How can I iterate this process?

Question

 a = RandomVariate[UniformDistribution[{0, 1}]];
 b = RandomVariate[UniformDistribution[{0, 1}]];
 c = RandomVariate[UniformDistribution[{0, 1}]];
 a + a b + a b c

I want to continue picking random reals in (0,1) and adding the product to the previous sum. How can Mathematica help me here?

Best regards Geoffrey Critzer

Answer 1

Here's one way:

SeedRandom[1];
a = RandomVariate[UniformDistribution[{0, 1}]];
b = RandomVariate[UniformDistribution[{0, 1}]];
c = RandomVariate[UniformDistribution[{0, 1}]];
a + a b + a b c

0.980367

SeedRandom[1];
values = RandomVariate[UniformDistribution[{0, 1}], 3];
Total@FoldList[Times, values]

0.980367

The number 3 can be replaced by any number, however many times you want to iterate.

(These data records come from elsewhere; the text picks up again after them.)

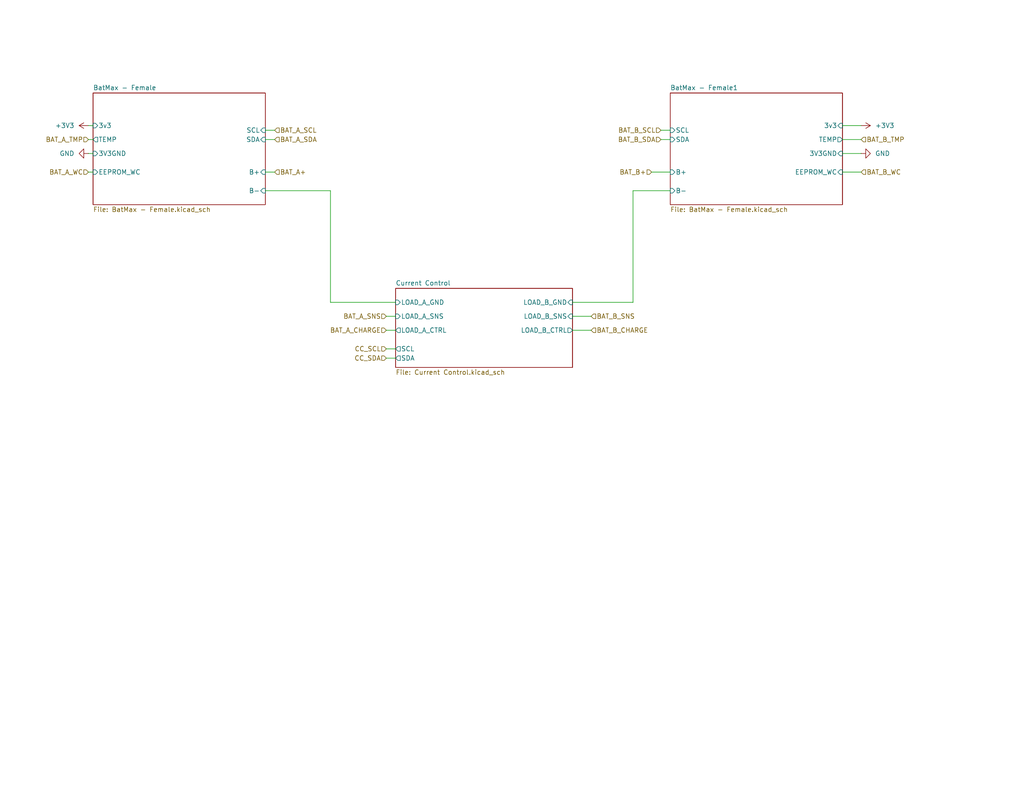
<source format=kicad_sch>
(kicad_sch
	(version 20250114)
	(generator "eeschema")
	(generator_version "9.0")
	(uuid "f101815f-567a-44a1-bd83-d81085652ae5")
	(paper "A")
	
	(wire
		(pts
			(xy 180.34 38.1) (xy 182.88 38.1)
		)
		(stroke
			(width 0)
			(type default)
		)
		(uuid "0be0121b-5c57-4e0b-86c3-2b041277cb4b")
	)
	(wire
		(pts
			(xy 24.13 46.99) (xy 25.4 46.99)
		)
		(stroke
			(width 0)
			(type default)
		)
		(uuid "0eaec530-d80b-4dd9-9c7d-50643c8496db")
	)
	(wire
		(pts
			(xy 90.17 82.55) (xy 107.95 82.55)
		)
		(stroke
			(width 0)
			(type default)
		)
		(uuid "166eb73a-ba1a-4bda-ac71-4aa547765f28")
	)
	(wire
		(pts
			(xy 72.39 52.07) (xy 90.17 52.07)
		)
		(stroke
			(width 0)
			(type default)
		)
		(uuid "167cc314-2478-466e-b474-196b0d7e2495")
	)
	(wire
		(pts
			(xy 234.95 41.91) (xy 229.87 41.91)
		)
		(stroke
			(width 0)
			(type default)
		)
		(uuid "2656acc4-71ba-4394-9e57-acbf77463c29")
	)
	(wire
		(pts
			(xy 161.29 86.36) (xy 156.21 86.36)
		)
		(stroke
			(width 0)
			(type default)
		)
		(uuid "2756bbae-f547-406e-a147-77b2e66f78a8")
	)
	(wire
		(pts
			(xy 172.72 52.07) (xy 172.72 82.55)
		)
		(stroke
			(width 0)
			(type default)
		)
		(uuid "674b8d08-f672-40a7-81fe-946fc2f06ed4")
	)
	(wire
		(pts
			(xy 172.72 82.55) (xy 156.21 82.55)
		)
		(stroke
			(width 0)
			(type default)
		)
		(uuid "7adba554-4fcd-429b-a98f-c0f58e72e886")
	)
	(wire
		(pts
			(xy 24.13 34.29) (xy 25.4 34.29)
		)
		(stroke
			(width 0)
			(type default)
		)
		(uuid "7da92f0b-b62f-4f79-ac20-488f03b6367b")
	)
	(wire
		(pts
			(xy 105.41 86.36) (xy 107.95 86.36)
		)
		(stroke
			(width 0)
			(type default)
		)
		(uuid "894f2457-0ce4-47c7-b92d-c88da7ecbad0")
	)
	(wire
		(pts
			(xy 234.95 34.29) (xy 229.87 34.29)
		)
		(stroke
			(width 0)
			(type default)
		)
		(uuid "8cf4be30-8f2a-442e-9314-b96340cf4d67")
	)
	(wire
		(pts
			(xy 24.13 38.1) (xy 25.4 38.1)
		)
		(stroke
			(width 0)
			(type default)
		)
		(uuid "9448c3a1-2c2e-46f2-b7be-7b0c7a14c1ba")
	)
	(wire
		(pts
			(xy 105.41 95.25) (xy 107.95 95.25)
		)
		(stroke
			(width 0)
			(type default)
		)
		(uuid "9620c69e-84e5-4143-92ab-d9733ab053a9")
	)
	(wire
		(pts
			(xy 161.29 90.17) (xy 156.21 90.17)
		)
		(stroke
			(width 0)
			(type default)
		)
		(uuid "9f10792d-a5fa-49f0-934e-70f61195dd69")
	)
	(wire
		(pts
			(xy 24.13 41.91) (xy 25.4 41.91)
		)
		(stroke
			(width 0)
			(type default)
		)
		(uuid "9f6b7dbb-3adb-4368-b7a4-fd01438f1e68")
	)
	(wire
		(pts
			(xy 74.93 38.1) (xy 72.39 38.1)
		)
		(stroke
			(width 0)
			(type default)
		)
		(uuid "b402214c-3bde-4288-9418-f940cbf3179f")
	)
	(wire
		(pts
			(xy 105.41 90.17) (xy 107.95 90.17)
		)
		(stroke
			(width 0)
			(type default)
		)
		(uuid "bccce1eb-e081-4c29-8fda-a9b5bb32f62e")
	)
	(wire
		(pts
			(xy 177.8 46.99) (xy 182.88 46.99)
		)
		(stroke
			(width 0)
			(type default)
		)
		(uuid "c67b6199-bd40-495d-b480-974237537fa4")
	)
	(wire
		(pts
			(xy 74.93 35.56) (xy 72.39 35.56)
		)
		(stroke
			(width 0)
			(type default)
		)
		(uuid "d3d6585c-8a54-4f66-8646-0f901169656d")
	)
	(wire
		(pts
			(xy 180.34 35.56) (xy 182.88 35.56)
		)
		(stroke
			(width 0)
			(type default)
		)
		(uuid "dd655ed4-3c44-45ad-8871-1f609286482a")
	)
	(wire
		(pts
			(xy 182.88 52.07) (xy 172.72 52.07)
		)
		(stroke
			(width 0)
			(type default)
		)
		(uuid "e9450537-f67f-4978-a8eb-683c6a6b4988")
	)
	(wire
		(pts
			(xy 74.93 46.99) (xy 72.39 46.99)
		)
		(stroke
			(width 0)
			(type default)
		)
		(uuid "ef36b68d-db4c-44f1-902a-d348a9037468")
	)
	(wire
		(pts
			(xy 234.95 46.99) (xy 229.87 46.99)
		)
		(stroke
			(width 0)
			(type default)
		)
		(uuid "f4a39a76-f21b-4c9f-b78d-055ad44ebebc")
	)
	(wire
		(pts
			(xy 90.17 52.07) (xy 90.17 82.55)
		)
		(stroke
			(width 0)
			(type default)
		)
		(uuid "f5f861dd-ad79-427e-9e60-9406d42e6aa9")
	)
	(wire
		(pts
			(xy 105.41 97.79) (xy 107.95 97.79)
		)
		(stroke
			(width 0)
			(type default)
		)
		(uuid "f916be90-86bd-4efa-80f0-e15d4bb0981a")
	)
	(wire
		(pts
			(xy 234.95 38.1) (xy 229.87 38.1)
		)
		(stroke
			(width 0)
			(type default)
		)
		(uuid "ffe96fec-aabc-4c66-b00b-d6ce244f7b4d")
	)
	(hierarchical_label "BAT_B_WC"
		(shape input)
		(at 234.95 46.99 0)
		(effects
			(font
				(size 1.27 1.27)
			)
			(justify left)
		)
		(uuid "0d457e37-7ea8-4302-87d9-b6eb1f3041c4")
	)
	(hierarchical_label "BAT_A_WC"
		(shape input)
		(at 24.13 46.99 180)
		(effects
			(font
				(size 1.27 1.27)
			)
			(justify right)
		)
		(uuid "3ece99da-8315-44f2-be62-951a8515c7b1")
	)
	(hierarchical_label "BAT_B_SNS"
		(shape input)
		(at 161.29 86.36 0)
		(effects
			(font
				(size 1.27 1.27)
			)
			(justify left)
		)
		(uuid "43e1a574-551f-4a09-9eea-2ae9261aa58f")
	)
	(hierarchical_label "BAT_B_CHARGE"
		(shape input)
		(at 161.29 90.17 0)
		(effects
			(font
				(size 1.27 1.27)
			)
			(justify left)
		)
		(uuid "51e7e364-7dd2-4d15-babd-2e91349cfd46")
	)
	(hierarchical_label "BAT_A_TMP"
		(shape input)
		(at 24.13 38.1 180)
		(effects
			(font
				(size 1.27 1.27)
			)
			(justify right)
		)
		(uuid "579c0fc4-806f-48ab-9023-a69fbdce9cec")
	)
	(hierarchical_label "BAT_A_SCL"
		(shape input)
		(at 74.93 35.56 0)
		(effects
			(font
				(size 1.27 1.27)
			)
			(justify left)
		)
		(uuid "66ad37f0-3886-4594-b5ef-00f4598ce85b")
	)
	(hierarchical_label "BAT_A+"
		(shape input)
		(at 74.93 46.99 0)
		(effects
			(font
				(size 1.27 1.27)
			)
			(justify left)
		)
		(uuid "6af57b54-5bf8-4b21-bfa9-e50bab9f37cd")
	)
	(hierarchical_label "BAT_B_SCL"
		(shape input)
		(at 180.34 35.56 180)
		(effects
			(font
				(size 1.27 1.27)
			)
			(justify right)
		)
		(uuid "6d9f6828-35b7-41f7-ba29-f4307c5ebc45")
	)
	(hierarchical_label "BAT_A_CHARGE"
		(shape input)
		(at 105.41 90.17 180)
		(effects
			(font
				(size 1.27 1.27)
			)
			(justify right)
		)
		(uuid "72d61726-a34e-407c-8670-d3d3fe00d6b9")
	)
	(hierarchical_label "BAT_B_TMP"
		(shape input)
		(at 234.95 38.1 0)
		(effects
			(font
				(size 1.27 1.27)
			)
			(justify left)
		)
		(uuid "91912c55-39eb-4243-942a-60c7d0286adc")
	)
	(hierarchical_label "CC_SCL"
		(shape input)
		(at 105.41 95.25 180)
		(effects
			(font
				(size 1.27 1.27)
			)
			(justify right)
		)
		(uuid "93f30892-8740-476e-aa5e-ec0501bf10ec")
	)
	(hierarchical_label "BAT_B+"
		(shape input)
		(at 177.8 46.99 180)
		(effects
			(font
				(size 1.27 1.27)
			)
			(justify right)
		)
		(uuid "a3c51c02-8d0c-42e1-a061-a869aac0efa3")
	)
	(hierarchical_label "CC_SDA"
		(shape input)
		(at 105.41 97.79 180)
		(effects
			(font
				(size 1.27 1.27)
			)
			(justify right)
		)
		(uuid "ac28b973-c54a-4df7-b291-dd48cbd8718b")
	)
	(hierarchical_label "BAT_B_SDA"
		(shape input)
		(at 180.34 38.1 180)
		(effects
			(font
				(size 1.27 1.27)
			)
			(justify right)
		)
		(uuid "b91471bf-63aa-4d06-a3f9-04fc66c107df")
	)
	(hierarchical_label "BAT_A_SDA"
		(shape input)
		(at 74.93 38.1 0)
		(effects
			(font
				(size 1.27 1.27)
			)
			(justify left)
		)
		(uuid "bdbe0f4a-771e-411b-9e68-4c685875a884")
	)
	(hierarchical_label "BAT_A_SNS"
		(shape input)
		(at 105.41 86.36 180)
		(effects
			(font
				(size 1.27 1.27)
			)
			(justify right)
		)
		(uuid "c73468f7-2bd8-4de2-8878-715c2ed72000")
	)
	(symbol
		(lib_id "power:GND")
		(at 24.13 41.91 270)
		(mirror x)
		(unit 1)
		(exclude_from_sim no)
		(in_bom yes)
		(on_board yes)
		(dnp no)
		(fields_autoplaced yes)
		(uuid "d042ece8-ac73-4e84-afde-205832c6e74f")
		(property "Reference" "#PWR05"
			(at 17.78 41.91 0)
			(effects
				(font
					(size 1.27 1.27)
				)
				(hide yes)
			)
		)
		(property "Value" "GND"
			(at 20.32 41.9099 90)
			(effects
				(font
					(size 1.27 1.27)
				)
				(justify right)
			)
		)
		(property "Footprint" ""
			(at 24.13 41.91 0)
			(effects
				(font
					(size 1.27 1.27)
				)
				(hide yes)
			)
		)
		(property "Datasheet" ""
			(at 24.13 41.91 0)
			(effects
				(font
					(size 1.27 1.27)
				)
				(hide yes)
			)
		)
		(property "Description" "Power symbol creates a global label with name \"GND\" , ground"
			(at 24.13 41.91 0)
			(effects
				(font
					(size 1.27 1.27)
				)
				(hide yes)
			)
		)
		(pin "1"
			(uuid "bac3aec6-7a9d-49cb-b3d9-956dc97d2968")
		)
		(instances
			(project ""
				(path "/4763d09e-4fb7-455a-b785-38411d748b6f/a3cef0d6-12d4-4e41-bc9d-bd0540a2ab3b"
					(reference "#PWR05")
					(unit 1)
				)
			)
		)
	)
	(symbol
		(lib_id "power:+3V3")
		(at 234.95 34.29 270)
		(unit 1)
		(exclude_from_sim no)
		(in_bom yes)
		(on_board yes)
		(dnp no)
		(fields_autoplaced yes)
		(uuid "e042524c-19b5-4879-af89-415b32fbcc81")
		(property "Reference" "#PWR027"
			(at 231.14 34.29 0)
			(effects
				(font
					(size 1.27 1.27)
				)
				(hide yes)
			)
		)
		(property "Value" "+3V3"
			(at 238.76 34.2899 90)
			(effects
				(font
					(size 1.27 1.27)
				)
				(justify left)
			)
		)
		(property "Footprint" ""
			(at 234.95 34.29 0)
			(effects
				(font
					(size 1.27 1.27)
				)
				(hide yes)
			)
		)
		(property "Datasheet" ""
			(at 234.95 34.29 0)
			(effects
				(font
					(size 1.27 1.27)
				)
				(hide yes)
			)
		)
		(property "Description" "Power symbol creates a global label with name \"+3V3\""
			(at 234.95 34.29 0)
			(effects
				(font
					(size 1.27 1.27)
				)
				(hide yes)
			)
		)
		(pin "1"
			(uuid "34eec13e-f516-4243-bb47-6cf322e80327")
		)
		(instances
			(project "Backplane"
				(path "/4763d09e-4fb7-455a-b785-38411d748b6f/a3cef0d6-12d4-4e41-bc9d-bd0540a2ab3b"
					(reference "#PWR027")
					(unit 1)
				)
			)
		)
	)
	(symbol
		(lib_id "power:+3V3")
		(at 24.13 34.29 90)
		(mirror x)
		(unit 1)
		(exclude_from_sim no)
		(in_bom yes)
		(on_board yes)
		(dnp no)
		(fields_autoplaced yes)
		(uuid "e118f6d7-0c9d-4538-bb56-28c6d4e52b07")
		(property "Reference" "#PWR06"
			(at 27.94 34.29 0)
			(effects
				(font
					(size 1.27 1.27)
				)
				(hide yes)
			)
		)
		(property "Value" "+3V3"
			(at 20.32 34.2899 90)
			(effects
				(font
					(size 1.27 1.27)
				)
				(justify left)
			)
		)
		(property "Footprint" ""
			(at 24.13 34.29 0)
			(effects
				(font
					(size 1.27 1.27)
				)
				(hide yes)
			)
		)
		(property "Datasheet" ""
			(at 24.13 34.29 0)
			(effects
				(font
					(size 1.27 1.27)
				)
				(hide yes)
			)
		)
		(property "Description" "Power symbol creates a global label with name \"+3V3\""
			(at 24.13 34.29 0)
			(effects
				(font
					(size 1.27 1.27)
				)
				(hide yes)
			)
		)
		(pin "1"
			(uuid "aa198a81-5754-4cf0-b614-39061eca5950")
		)
		(instances
			(project ""
				(path "/4763d09e-4fb7-455a-b785-38411d748b6f/a3cef0d6-12d4-4e41-bc9d-bd0540a2ab3b"
					(reference "#PWR06")
					(unit 1)
				)
			)
		)
	)
	(symbol
		(lib_id "power:GND")
		(at 234.95 41.91 90)
		(unit 1)
		(exclude_from_sim no)
		(in_bom yes)
		(on_board yes)
		(dnp no)
		(fields_autoplaced yes)
		(uuid "f7d35750-e2a2-4316-a0eb-05b149070dab")
		(property "Reference" "#PWR011"
			(at 241.3 41.91 0)
			(effects
				(font
					(size 1.27 1.27)
				)
				(hide yes)
			)
		)
		(property "Value" "GND"
			(at 238.76 41.9099 90)
			(effects
				(font
					(size 1.27 1.27)
				)
				(justify right)
			)
		)
		(property "Footprint" ""
			(at 234.95 41.91 0)
			(effects
				(font
					(size 1.27 1.27)
				)
				(hide yes)
			)
		)
		(property "Datasheet" ""
			(at 234.95 41.91 0)
			(effects
				(font
					(size 1.27 1.27)
				)
				(hide yes)
			)
		)
		(property "Description" "Power symbol creates a global label with name \"GND\" , ground"
			(at 234.95 41.91 0)
			(effects
				(font
					(size 1.27 1.27)
				)
				(hide yes)
			)
		)
		(pin "1"
			(uuid "93efdb95-d59a-445f-813c-5a90f70de967")
		)
		(instances
			(project "Backplane"
				(path "/4763d09e-4fb7-455a-b785-38411d748b6f/a3cef0d6-12d4-4e41-bc9d-bd0540a2ab3b"
					(reference "#PWR011")
					(unit 1)
				)
			)
		)
	)
	(sheet
		(at 182.88 25.4)
		(size 46.99 30.48)
		(exclude_from_sim no)
		(in_bom yes)
		(on_board yes)
		(dnp no)
		(fields_autoplaced yes)
		(stroke
			(width 0.1524)
			(type solid)
		)
		(fill
			(color 0 0 0 0.0000)
		)
		(uuid "8e2ca9d2-c453-4895-8be9-8e18b9ef2abd")
		(property "Sheetname" "BatMax - Female1"
			(at 182.88 24.6884 0)
			(effects
				(font
					(size 1.27 1.27)
				)
				(justify left bottom)
			)
		)
		(property "Sheetfile" "BatMax - Female.kicad_sch"
			(at 182.88 56.4646 0)
			(effects
				(font
					(size 1.27 1.27)
				)
				(justify left top)
			)
		)
		(pin "3v3" input
			(at 229.87 34.29 0)
			(uuid "e49fe3bd-ba97-412c-ae46-295fabee7e27")
			(effects
				(font
					(size 1.27 1.27)
				)
				(justify right)
			)
		)
		(pin "3V3GND" input
			(at 229.87 41.91 0)
			(uuid "956095dc-34e5-4e3d-ab2f-515445cbefcd")
			(effects
				(font
					(size 1.27 1.27)
				)
				(justify right)
			)
		)
		(pin "B+" input
			(at 182.88 46.99 180)
			(uuid "185cec81-d76b-4044-8ba2-e8e91163e572")
			(effects
				(font
					(size 1.27 1.27)
				)
				(justify left)
			)
		)
		(pin "B-" input
			(at 182.88 52.07 180)
			(uuid "651c6580-f13b-447f-bc3a-c28b4e35508f")
			(effects
				(font
					(size 1.27 1.27)
				)
				(justify left)
			)
		)
		(pin "EEPROM_WC" input
			(at 229.87 46.99 0)
			(uuid "d5dfcd45-4e76-4ddb-8b59-7151bd2e4f64")
			(effects
				(font
					(size 1.27 1.27)
				)
				(justify right)
			)
		)
		(pin "SCL" input
			(at 182.88 35.56 180)
			(uuid "5f5fe514-daa6-47e7-a68f-f0b37014be29")
			(effects
				(font
					(size 1.27 1.27)
				)
				(justify left)
			)
		)
		(pin "SDA" input
			(at 182.88 38.1 180)
			(uuid "9f890265-adb1-488f-9143-e6db0897c332")
			(effects
				(font
					(size 1.27 1.27)
				)
				(justify left)
			)
		)
		(pin "TEMP" output
			(at 229.87 38.1 0)
			(uuid "7a167cd0-0aca-4f80-bb8a-e85de9daa1ad")
			(effects
				(font
					(size 1.27 1.27)
				)
				(justify right)
			)
		)
		(instances
			(project "Backplane"
				(path "/4763d09e-4fb7-455a-b785-38411d748b6f/a3cef0d6-12d4-4e41-bc9d-bd0540a2ab3b"
					(page "5")
				)
			)
		)
	)
	(sheet
		(at 25.4 25.4)
		(size 46.99 30.48)
		(exclude_from_sim no)
		(in_bom yes)
		(on_board yes)
		(dnp no)
		(fields_autoplaced yes)
		(stroke
			(width 0.1524)
			(type solid)
		)
		(fill
			(color 0 0 0 0.0000)
		)
		(uuid "d619fa52-f488-4117-86b4-e605a2e4fb70")
		(property "Sheetname" "BatMax - Female"
			(at 25.4 24.6884 0)
			(effects
				(font
					(size 1.27 1.27)
				)
				(justify left bottom)
			)
		)
		(property "Sheetfile" "BatMax - Female.kicad_sch"
			(at 25.4 56.4646 0)
			(effects
				(font
					(size 1.27 1.27)
				)
				(justify left top)
			)
		)
		(pin "3v3" input
			(at 25.4 34.29 180)
			(uuid "90ccdfba-11f3-4cbc-8760-a895697606f9")
			(effects
				(font
					(size 1.27 1.27)
				)
				(justify left)
			)
		)
		(pin "3V3GND" input
			(at 25.4 41.91 180)
			(uuid "134a6d8d-a2c6-4d9e-941b-8841619f00b4")
			(effects
				(font
					(size 1.27 1.27)
				)
				(justify left)
			)
		)
		(pin "B+" input
			(at 72.39 46.99 0)
			(uuid "2939c966-2fe1-4dc4-8343-256eb5c71d28")
			(effects
				(font
					(size 1.27 1.27)
				)
				(justify right)
			)
		)
		(pin "B-" input
			(at 72.39 52.07 0)
			(uuid "c3f97961-3651-400b-a9b6-9dbafef95137")
			(effects
				(font
					(size 1.27 1.27)
				)
				(justify right)
			)
		)
		(pin "EEPROM_WC" input
			(at 25.4 46.99 180)
			(uuid "078c45a0-1dd4-41a2-b33d-2fecef2ff790")
			(effects
				(font
					(size 1.27 1.27)
				)
				(justify left)
			)
		)
		(pin "SCL" input
			(at 72.39 35.56 0)
			(uuid "892f08f8-dea1-450c-9041-2af2c867b4fb")
			(effects
				(font
					(size 1.27 1.27)
				)
				(justify right)
			)
		)
		(pin "SDA" input
			(at 72.39 38.1 0)
			(uuid "4a7c8c16-42c8-4240-98d0-510e5320b577")
			(effects
				(font
					(size 1.27 1.27)
				)
				(justify right)
			)
		)
		(pin "TEMP" output
			(at 25.4 38.1 180)
			(uuid "a61b4d4a-f9d1-4d0d-91b5-ae5d43fcea03")
			(effects
				(font
					(size 1.27 1.27)
				)
				(justify left)
			)
		)
		(instances
			(project "Backplane"
				(path "/4763d09e-4fb7-455a-b785-38411d748b6f/a3cef0d6-12d4-4e41-bc9d-bd0540a2ab3b"
					(page "3")
				)
			)
		)
	)
	(sheet
		(at 107.95 78.74)
		(size 48.26 21.59)
		(exclude_from_sim no)
		(in_bom yes)
		(on_board yes)
		(dnp no)
		(fields_autoplaced yes)
		(stroke
			(width 0.1524)
			(type solid)
		)
		(fill
			(color 0 0 0 0.0000)
		)
		(uuid "ddf14ba8-4be3-44a6-82db-a61e1c077819")
		(property "Sheetname" "Current Control"
			(at 107.95 78.0284 0)
			(effects
				(font
					(size 1.27 1.27)
				)
				(justify left bottom)
			)
		)
		(property "Sheetfile" "Current Control.kicad_sch"
			(at 107.95 100.9146 0)
			(effects
				(font
					(size 1.27 1.27)
				)
				(justify left top)
			)
		)
		(pin "LOAD_A_CTRL" output
			(at 107.95 90.17 180)
			(uuid "6c5b0511-f30e-4d36-bd32-800b80372fe0")
			(effects
				(font
					(size 1.27 1.27)
				)
				(justify left)
			)
		)
		(pin "LOAD_A_GND" input
			(at 107.95 82.55 180)
			(uuid "bd4ed441-d9b8-4e97-a475-7a02382c6b1e")
			(effects
				(font
					(size 1.27 1.27)
				)
				(justify left)
			)
		)
		(pin "LOAD_B_CTRL" output
			(at 156.21 90.17 0)
			(uuid "1580ede9-fdfb-41de-9bd2-cb39ab095276")
			(effects
				(font
					(size 1.27 1.27)
				)
				(justify right)
			)
		)
		(pin "LOAD_B_GND" input
			(at 156.21 82.55 0)
			(uuid "7ad9806e-58b7-46e2-8636-929c253e9bbc")
			(effects
				(font
					(size 1.27 1.27)
				)
				(justify right)
			)
		)
		(pin "SCL" output
			(at 107.95 95.25 180)
			(uuid "150bf2f5-736b-4cde-ba0e-99d3b5eb4404")
			(effects
				(font
					(size 1.27 1.27)
				)
				(justify left)
			)
		)
		(pin "SDA" output
			(at 107.95 97.79 180)
			(uuid "80eac821-3c9f-489e-a7d0-a9ccdde27cc1")
			(effects
				(font
					(size 1.27 1.27)
				)
				(justify left)
			)
		)
		(pin "LOAD_A_SNS" input
			(at 107.95 86.36 180)
			(uuid "965fb276-208f-4c3c-8510-295dd9f9af21")
			(effects
				(font
					(size 1.27 1.27)
				)
				(justify left)
			)
		)
		(pin "LOAD_B_SNS" input
			(at 156.21 86.36 0)
			(uuid "0c7d87d2-b009-47a2-b645-a8526dbe8003")
			(effects
				(font
					(size 1.27 1.27)
				)
				(justify right)
			)
		)
		(instances
			(project "Backplane"
				(path "/4763d09e-4fb7-455a-b785-38411d748b6f/a3cef0d6-12d4-4e41-bc9d-bd0540a2ab3b"
					(page "2")
				)
			)
		)
	)
)

</source>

Here's a procedural solution (with the definition of values as in the previous example):

prod = First[values];
sum = First[values];
Do[
  prod *= v;
  sum += prod,
  {v, Rest[values]}
  ];
sum

0.980367

Answer 2

C.E.'s answer is great already. I would just like to point out that we may exploit here that floating point addition is usually significantly faster than floating point multiplication that FoldList is just slow, and that multiplication can be cast into addition by applying Log so that we can use Accumulate instead. Morever, we may use vectorized built-in routines for that.

n = 1000000;
values = RandomVariate[UniformDistribution[{0, 1}], n];
r1 = Total@FoldList[Times, values]; // RepeatedTiming // First
r2 = Total[Exp[Clip[Accumulate[Log[values]], {-700., ∞}]]]; // RepeatedTiming // First
Max[Abs[r1 - r2]]

0.070

0.0053

0.

For those who wonder what the Clip is for: This is in order to prevent underflow error handling to occurr (the latter slows down things considerably); that happens at about Exp[-709.] or so.

Edit

It is even faster to write a short compiled version of C.E.'s procedure (if do not count in the compilation time):

cf = Compile[{{x, _Real, 1}},
   Block[{prod = 1., sum = 0.},
    Do[prod *= Compile`GetElement[x, i]; sum += r, {i, 1, Length[x]}];
    sum
    ],
   CompilationTarget -> "C"
   ];

Now:

r3 = cf[values]; // RepeatedTiming // First
Max[Abs[r1 - r3]]

0.0013

1.77636*10^-15

Remark

I formerly claimed that floating point multiplication were slower than floating point addition. As Roman pointed out, that is not correct. While multiplication probably has higher complexity (and with floating point computations, some quite counterintuitive things happen), modern hardware is built such that variuous steps of the multiplication are performed in parallel. Nowadays, there is even a single circuit for fused multiply-add (FMA) and not necessarily any separated addition circuit, so addition and multiplication should take basically the same time.